I went there. Liberty is the beginning. The default. The null. It’s not the end. Using the that premise and a premise approximating the Golden Rule, we can arrive at most of the more enduring moral laws on the planet that transcend any religion. Don’t kill. Don’t steal. Don’t do bad stuff to people.
When we inevitably have conflicts of liberty, we have to create rules to solve them. The best rule is that in a conflict of “wills” between a fetus that has none and a mother that does, we have to default with the mother. It’s the only rational outcome. Her body. Her will. The fetus has no will and it requires her body in a way mother doesn’t owe.
You haven’t presented a philosophical or well-reasoned argument above, so much as a psychological projection of self-interested egoism.
Your basic or “null” position is, essentially, that you as a subjective ego ought to be left alone to do what you want when you want. In order to make that a sustainable position, you are essentially making a “social contract” with other subjective egos that you won’t tamper with their egoism (their “right” to do what they want when they want) if they don’t impinge upon your “right” to do the same.
You haven’t, then, presented a rational argument, but merely an appeal between self-centred egos to respect each other’s self-centred egoism.
Again, that isn’t a rational nor a moral argument because it completely leaves untouched the question of what is “good for” human beings qua human beings.
The assumption is that whatever the self-absorbed ego residing within human consciousness wants is what is “best” for it.

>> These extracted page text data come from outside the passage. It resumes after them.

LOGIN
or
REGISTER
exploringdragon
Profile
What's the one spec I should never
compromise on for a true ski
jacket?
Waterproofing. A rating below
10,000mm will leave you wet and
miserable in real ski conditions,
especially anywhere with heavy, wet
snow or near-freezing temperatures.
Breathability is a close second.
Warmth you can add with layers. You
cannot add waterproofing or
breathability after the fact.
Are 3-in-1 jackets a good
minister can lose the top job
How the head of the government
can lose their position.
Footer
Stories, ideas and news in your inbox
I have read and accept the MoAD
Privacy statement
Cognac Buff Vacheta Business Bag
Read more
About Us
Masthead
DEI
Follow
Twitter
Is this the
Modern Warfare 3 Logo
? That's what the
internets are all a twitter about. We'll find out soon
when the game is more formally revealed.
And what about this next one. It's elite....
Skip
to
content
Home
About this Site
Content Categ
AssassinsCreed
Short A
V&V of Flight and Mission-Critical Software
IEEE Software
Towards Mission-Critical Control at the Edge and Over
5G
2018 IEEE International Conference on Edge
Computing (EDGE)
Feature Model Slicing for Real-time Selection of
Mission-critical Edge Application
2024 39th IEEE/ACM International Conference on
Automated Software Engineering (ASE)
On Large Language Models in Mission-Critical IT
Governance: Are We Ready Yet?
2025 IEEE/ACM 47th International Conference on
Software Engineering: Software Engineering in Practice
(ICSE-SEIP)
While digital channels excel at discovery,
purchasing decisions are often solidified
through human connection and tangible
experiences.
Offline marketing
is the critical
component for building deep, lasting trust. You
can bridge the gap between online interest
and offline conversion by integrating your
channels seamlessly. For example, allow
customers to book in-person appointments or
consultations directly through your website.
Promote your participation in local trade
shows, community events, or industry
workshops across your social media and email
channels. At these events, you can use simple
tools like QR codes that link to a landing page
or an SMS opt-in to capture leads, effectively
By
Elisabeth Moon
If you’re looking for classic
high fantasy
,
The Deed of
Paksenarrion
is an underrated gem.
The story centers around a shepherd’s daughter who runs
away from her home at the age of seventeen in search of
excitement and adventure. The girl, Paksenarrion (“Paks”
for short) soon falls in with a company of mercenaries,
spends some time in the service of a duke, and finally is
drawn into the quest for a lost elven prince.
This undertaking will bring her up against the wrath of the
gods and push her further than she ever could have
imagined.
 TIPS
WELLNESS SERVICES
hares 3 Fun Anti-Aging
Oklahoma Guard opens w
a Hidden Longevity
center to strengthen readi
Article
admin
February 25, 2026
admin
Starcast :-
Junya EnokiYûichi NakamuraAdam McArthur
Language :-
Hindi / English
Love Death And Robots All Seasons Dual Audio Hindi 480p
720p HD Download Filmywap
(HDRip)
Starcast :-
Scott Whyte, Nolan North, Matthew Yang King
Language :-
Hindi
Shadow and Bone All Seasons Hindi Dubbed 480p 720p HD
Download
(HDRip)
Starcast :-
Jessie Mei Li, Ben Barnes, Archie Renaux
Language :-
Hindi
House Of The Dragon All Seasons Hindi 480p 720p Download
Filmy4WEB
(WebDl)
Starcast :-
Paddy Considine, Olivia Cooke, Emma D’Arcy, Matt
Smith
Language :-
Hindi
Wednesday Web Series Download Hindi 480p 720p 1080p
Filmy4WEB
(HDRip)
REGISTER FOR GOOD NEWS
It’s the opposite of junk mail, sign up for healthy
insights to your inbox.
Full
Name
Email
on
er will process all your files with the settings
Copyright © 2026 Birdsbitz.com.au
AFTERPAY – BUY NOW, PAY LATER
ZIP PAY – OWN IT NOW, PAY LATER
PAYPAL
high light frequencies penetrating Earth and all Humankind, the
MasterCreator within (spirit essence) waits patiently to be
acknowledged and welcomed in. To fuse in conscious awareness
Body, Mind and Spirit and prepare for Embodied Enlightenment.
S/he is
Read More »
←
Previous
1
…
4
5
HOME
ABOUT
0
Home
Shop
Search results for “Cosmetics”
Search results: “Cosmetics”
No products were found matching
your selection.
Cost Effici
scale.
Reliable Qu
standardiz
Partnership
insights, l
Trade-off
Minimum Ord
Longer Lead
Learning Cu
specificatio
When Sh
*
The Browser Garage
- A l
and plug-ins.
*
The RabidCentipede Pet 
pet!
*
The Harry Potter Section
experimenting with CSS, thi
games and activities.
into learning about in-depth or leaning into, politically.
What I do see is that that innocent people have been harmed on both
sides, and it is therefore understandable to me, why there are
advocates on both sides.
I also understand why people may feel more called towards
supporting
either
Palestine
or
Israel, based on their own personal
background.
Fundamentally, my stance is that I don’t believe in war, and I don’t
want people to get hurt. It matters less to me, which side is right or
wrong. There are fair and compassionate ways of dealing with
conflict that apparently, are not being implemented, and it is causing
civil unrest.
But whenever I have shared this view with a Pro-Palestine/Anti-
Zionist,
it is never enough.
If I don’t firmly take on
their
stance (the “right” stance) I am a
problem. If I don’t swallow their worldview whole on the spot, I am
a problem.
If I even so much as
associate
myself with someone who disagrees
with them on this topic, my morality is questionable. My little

You haven’t actually defended that claim, as a rational or philosophical one, because you give no reasons for anyone to think that self-absorbed egos have anything like an intuitive or infallible apprehension of what is actually for their good.
A self-absorbed ego merely wanting something is not sufficient to demonstrate that what that self-absorbed ego chooses will be to its ultimate good.
With absolutely no connection to the telos or what is objectively
good for that self-absorbed ego, you haven’t established that what that self-absorbed ego wills is actually for its good.
Essentially, your argument is that self-absorbed egos ought to have full rein to want what they want for no reason other than they happen to want it.
That is hardly an implementation of reason, logic or well-considered ethics.
If you wrote that the default represents “nothing” in ant of my science labs of philo classes, you’d have gotten a red “X”.
I would humbly submit that your “
science labs of philo classes” were a waste of time, effort and money.